Moody's adjusts Chile, Costa Rica, Dominican ceilings

Moody's Investors Service said it adjusted the local currency (LC) country risk ceilings for Chile, Costa Rica and the Dominican Republic. The sovereign bond ratings and the foreign currency (FC) bond and deposit ceilings are not affected by the changes in the LC ceilings.

Moody's said its decision to adjust the LC country ceilings is based on application of the rating agency's Local Currency Country Risk Ceiling for Bonds and Other Local Currency Obligations methodology published earlier this year.

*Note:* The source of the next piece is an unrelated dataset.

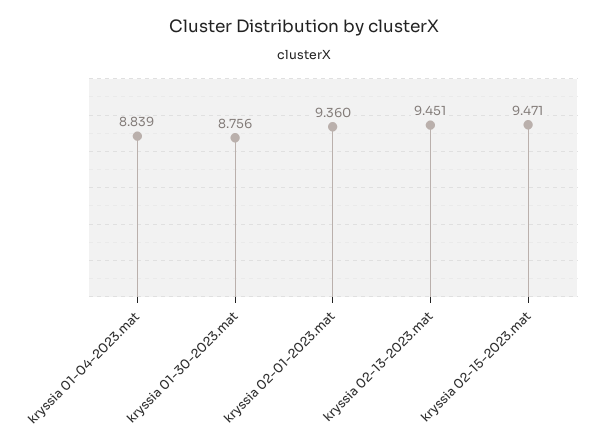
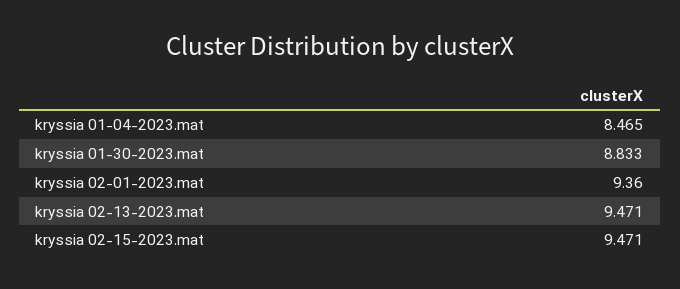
kryssia 01-04-2023.mat: 8.839 -> 8.465
kryssia 01-30-2023.mat: 8.756 -> 8.833
kryssia 02-13-2023.mat: 9.451 -> 9.471

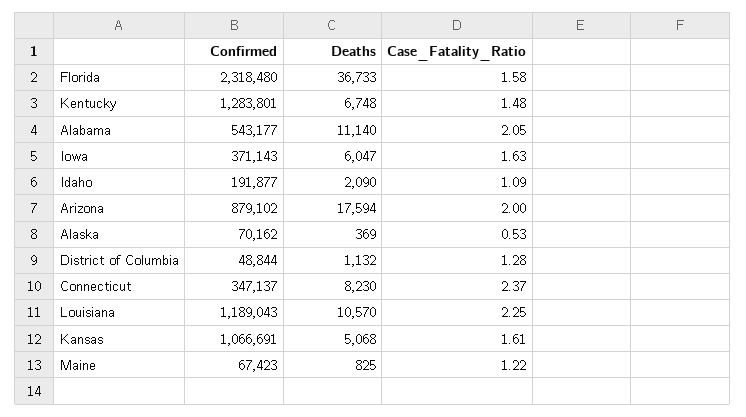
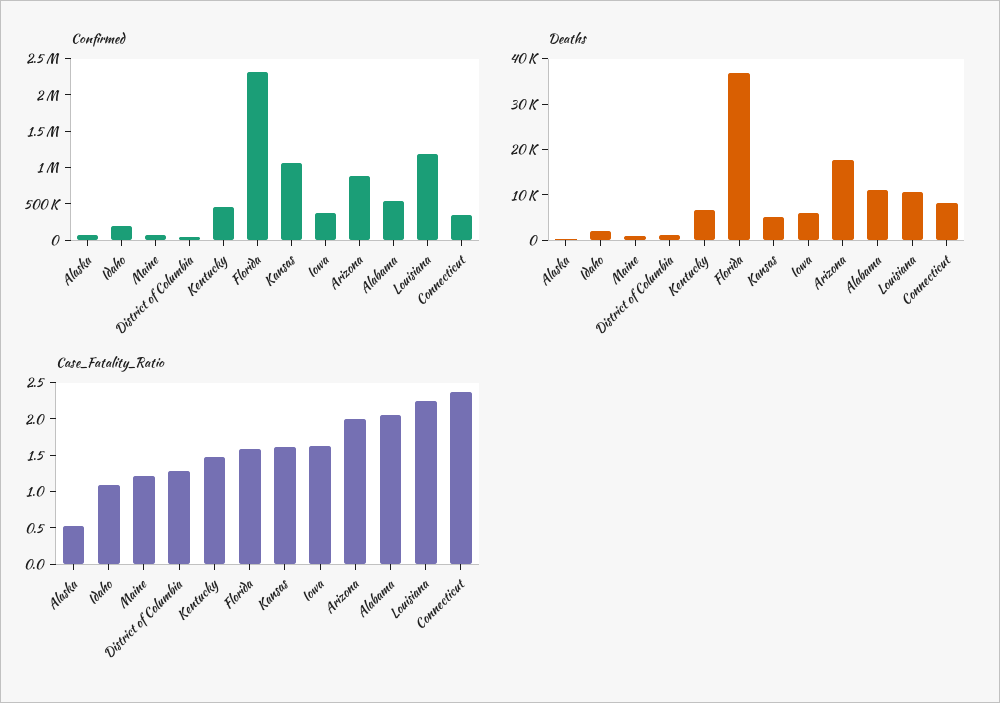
Confirmed, Kentucky: 1283801 -> 500000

The change in ceilings mean that the highest rating that can be assigned to a domestic-currency bank deposit or domestic issuer in these countries, or to a structured finance security backed by local currency receivables, is now as follows:

• Chile: (a) The long-term LC bond ceiling was changed to Aa1 from Aaa; and (b) the long-term LC deposit ceiling was changed to Aa1 from Aaa;

• Costa Rica: (a) The long-term LC bond ceiling was changed to A3 from Aa2; and (b) the long-term LC deposit ceiling was changed to A3 from Aa3; and

• Dominican Republic: (a) The long-term LC bond ceiling was changed to Ba1 from A1; and (b) the long-term LC deposit ceiling was changed to Ba1 from A1.